Bakos Piroska | Pendlerinnen
Foto: Kata Geibl © Goethe-Institut Budapest

Zwei junge Ungarinnen. Beide pendeln seit einiger Zeit täglich nach Österreich in die Arbeit. Sie kommen aus unterschiedlichen Teilen Ungarns und auch ihre Geschichten unterscheiden sich, doch eine Sache haben sie gemeinsam. Sie haben ihren Arbeitsplatz gewechselt, weil sie der Ansicht waren, dass sie ein besseres Gehalt und mehr Wertschätzung verdienen, als sie sie in Ungarn bekommen haben.
 
Ich bin als angelernte Arbeiterin tätig. Ich serviere Frühstück in einem namhaften österreichischen Hotel.
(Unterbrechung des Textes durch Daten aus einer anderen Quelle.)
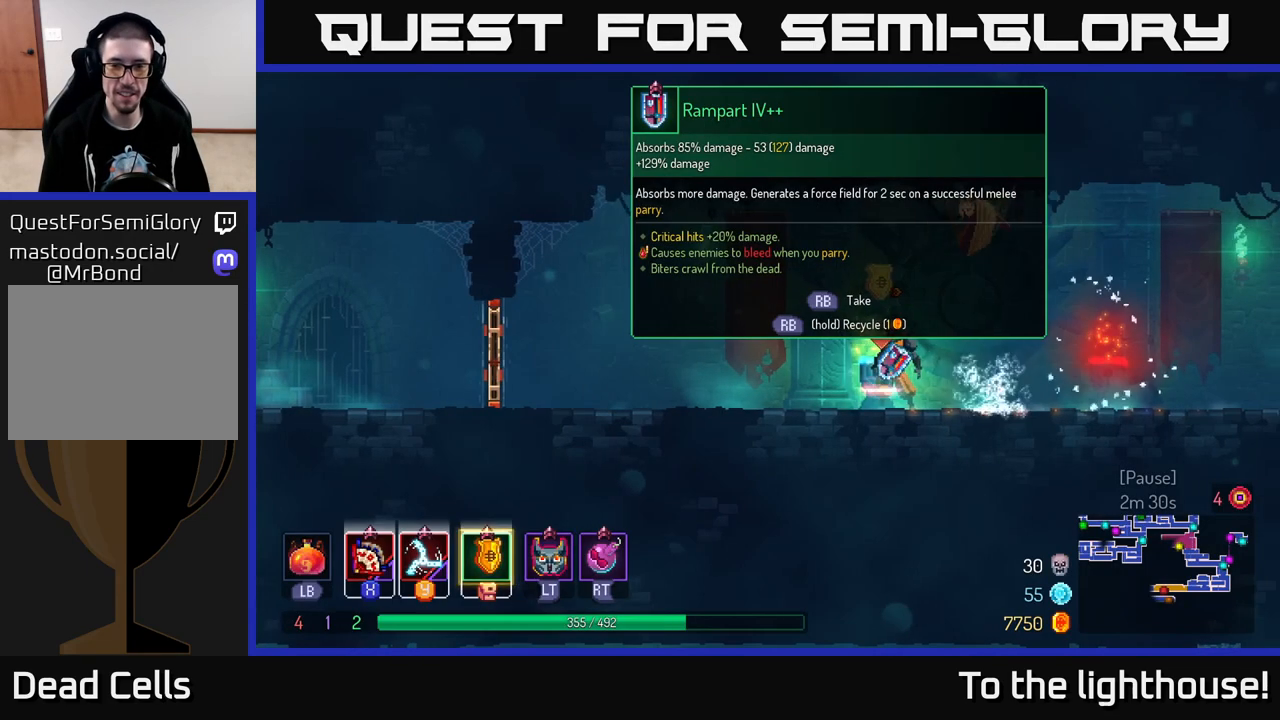
{"buttons": ["R1"], "left_stick": "center", "right_stick": "center", "events": []}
Ich hatte nicht erwartet, dass ich mit 43 Jahren und zwei Diplomen so eine Arbeit ausüben würde. Ich hatte mir vorgestellt, dass ich in diesem Alter mittlerweile Abteilungsleiterin sein würde und meine Ideen verwirklichen könnte. Das hat nicht geklappt. Aber ich bin mir nicht sicher, ob man das als Scheitern bezeichnen kann. Schließlich hat meine Arbeit im Ausland so viel Gutes in unser Leben gebracht.
 
Das ist die Kurzversion der Geschichte von Renáta aus Fertőd, die eigentlich immer in Ungarn in ihrem erlernten Beruf erfolgreich sein wollte. Sie ist Gartenbauingenieurin und legte darüber hinaus die Fremdenführerprüfung ab. Sie war glücklich, als sie gleich nach der Hochschule eine Anstellung als Tourguide bei einer staatlichen Naturschutzorganisation in der Nähe von Sopron bekam. Sie wurde von der Firma wieder zur Schule geschicktund arbeitete dann als Fachreferentin für Tourismus. Dennoch konnte sie die Rangleiter nicht höher klettern, weder hier noch an ihrem darauf folgenden Arbeitsplatz, in einem Schlossmuseum. Deshalb gab sie schließlich vor drei Jahren ihre Träume auf und ging nach Österreich, um dort körperliche Arbeit zu verrichten.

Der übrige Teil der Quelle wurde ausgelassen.